- [Written task]: Reproduce the text of the records below line for line, without any changes, and leave out the pictures.

##### Records for the task

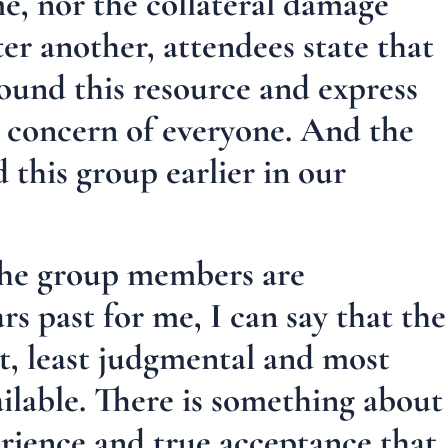
me, nor the collateral damage
ter another, attendees state that
found this resource and express
d concern of everyone. And the
 this group earlier in our
he group members are
rs past for me, I can say that the
t, least judgmental and most
ailable. There is something about
rience and true acceptance that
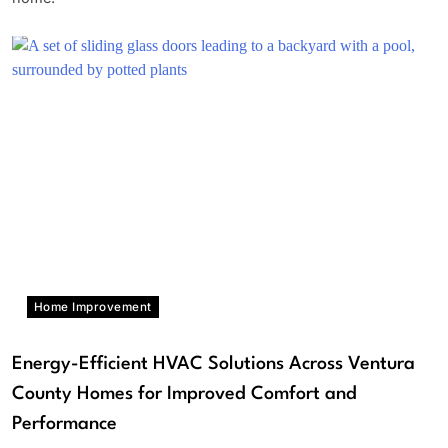
Home Improvement
Energy-Efficient HVAC Solutions Across Ventura
County Homes for Improved Comfort and
Performance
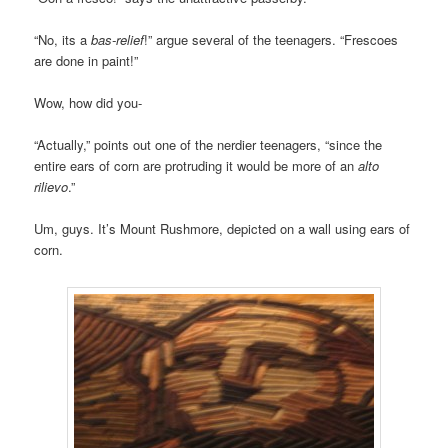
“No, its a
bas-relief
!” argue several of the teenagers. “Frescoes
are done in paint!”
Wow, how did you-
“Actually,” points out one of the nerdier teenagers, “since the
entire ears of corn are protruding it would be more of an
alto
rilievo
.”
Um, guys. It’s Mount Rushmore, depicted on a wall using ears of
corn.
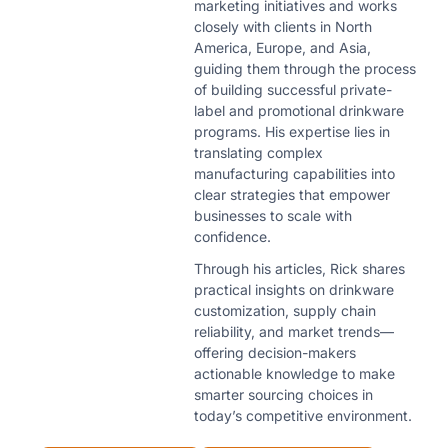
marketing initiatives and works
closely with clients in North
America, Europe, and Asia,
guiding them through the process
of building successful private-
label and promotional drinkware
programs. His expertise lies in
translating complex
manufacturing capabilities into
clear strategies that empower
businesses to scale with
confidence.
Through his articles, Rick shares
practical insights on drinkware
customization, supply chain
reliability, and market trends—
offering decision-makers
actionable knowledge to make
smarter sourcing choices in
today’s competitive environment.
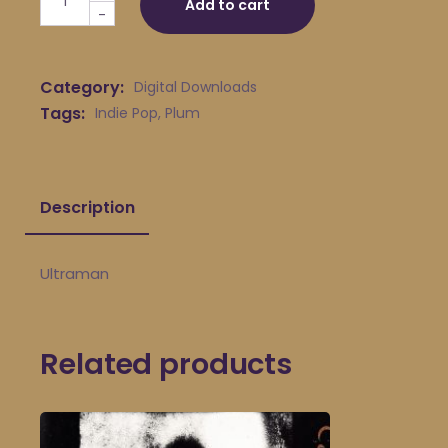
Add to cart
-
Category:
Digital Downloads
Tags:
Indie Pop
,
Plum
Description
Ultraman
Related products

##########

- [Result for this exercise]:
me, nor the collateral damage
ter another, attendees state that
found this resource and express
d concern of everyone. And the
 this group earlier in our
he group members are
rs past for me, I can say that the
t, least judgmental and most
ailable. There is something about
rience and true acceptance that
Home Improvement
Energy-Efficient HVAC Solutions Across Ventura
County Homes for Improved Comfort and
Performance
“No, its a
bas-relief
!” argue several of the teenagers. “Frescoes
are done in paint!”
Wow, how did you-
“Actually,” points out one of the nerdier teenagers, “since the
entire ears of corn are protruding it would be more of an
alto
rilievo
.”
Um, guys. It’s Mount Rushmore, depicted on a wall using ears of
corn.
marketing initiatives and works
closely with clients in North
America, Europe, and Asia,
guiding them through the process
of building successful private-
label and promotional drinkware
programs. His expertise lies in
translating complex
manufacturing capabilities into
clear strategies that empower
businesses to scale with
confidence.
Through his articles, Rick shares
practical insights on drinkware
customization, supply chain
reliability, and market trends—
offering decision-makers
actionable knowledge to make
smarter sourcing choices in
today’s competitive environment.
Add to cart
-
Category:
Digital Downloads
Tags:
Indie Pop
,
Plum
Description
Ultraman
Related products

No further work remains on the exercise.